Выбрать главу

Другая версия социализма — марксизм — может быть истолкована в виде реакции космополитически ориентированной части интеллектуалов, озабоченных бедствиями социальных аутсайдеров эпохи «фабричных труб», на жёсткие общественные практики национальных капиталов и государств, обустраивающих собственные культурно-политические цитадели в ходе формирования новых мироотношений. Логика национально-государственного развития весомее аргументации социального экуменизма. Дело «всесветного пролетариата» оказалось в заложниках национальной мистерии. В годы Первой мировой социал-демократия поддержала свои правительства. Советское руководство обратилось к великорусской державной идее, прикрытой интернационалистской риторикой. Отечественная история вновь предстала, в соответствии с традицией имперской историографии, как преимущественно история русского национального государства.
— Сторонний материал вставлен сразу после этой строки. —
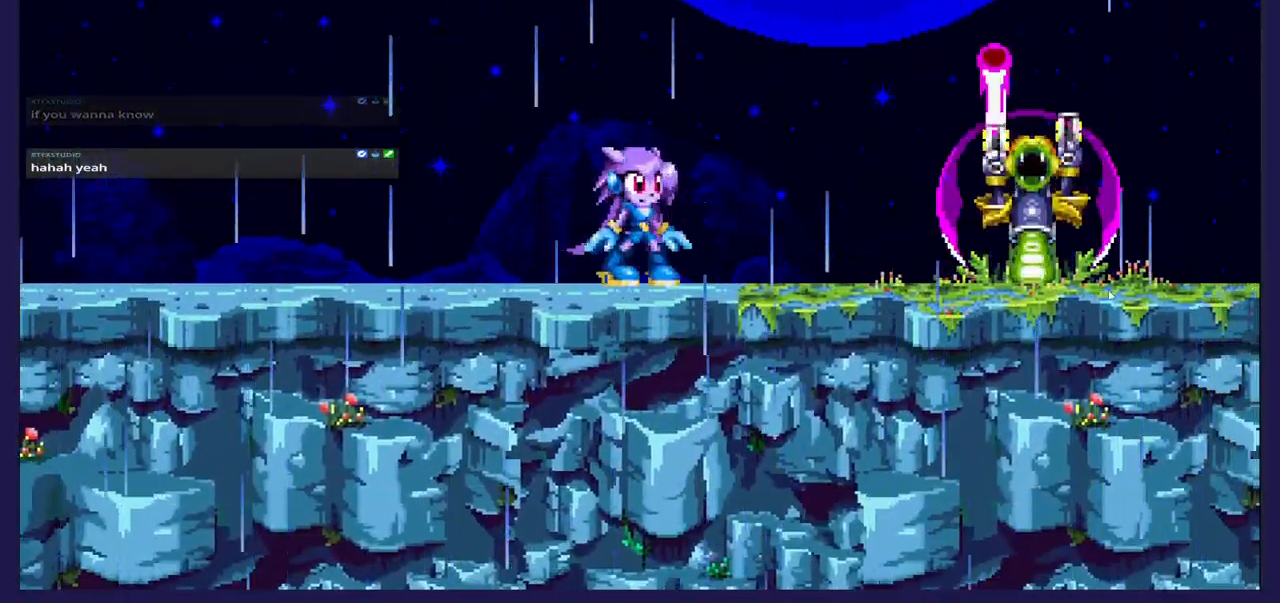
{"buttons": ["DPAD_RIGHT"], "left_stick": "center", "events": [[67, "DPAD_LEFT", "down"], [250, "DPAD_LEFT", "up"], [333, "DPAD_RIGHT", "down"]]}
Либерально-демократические традиции западной науки, корпоративный этос научного сообщества, предписывающий избегать влияния политической и идейной конъюнктуры, подкрепленные процессами социально-культурной интеграции внутри западного мира во второй половине XX века, во многом обесценили этнонациональные предпочтения в историографии. Те или иные ученые, апеллируя к состоянию современного западного историознания, в том числе к опыту собственного творчества, могут — и вполне искренне — отводить упреки в этноцентризме «своих» историографии. Однако об этноцентризме как родовой мете исторического знания нельзя судить, обращаясь к изыскам иного знатока средневекового города.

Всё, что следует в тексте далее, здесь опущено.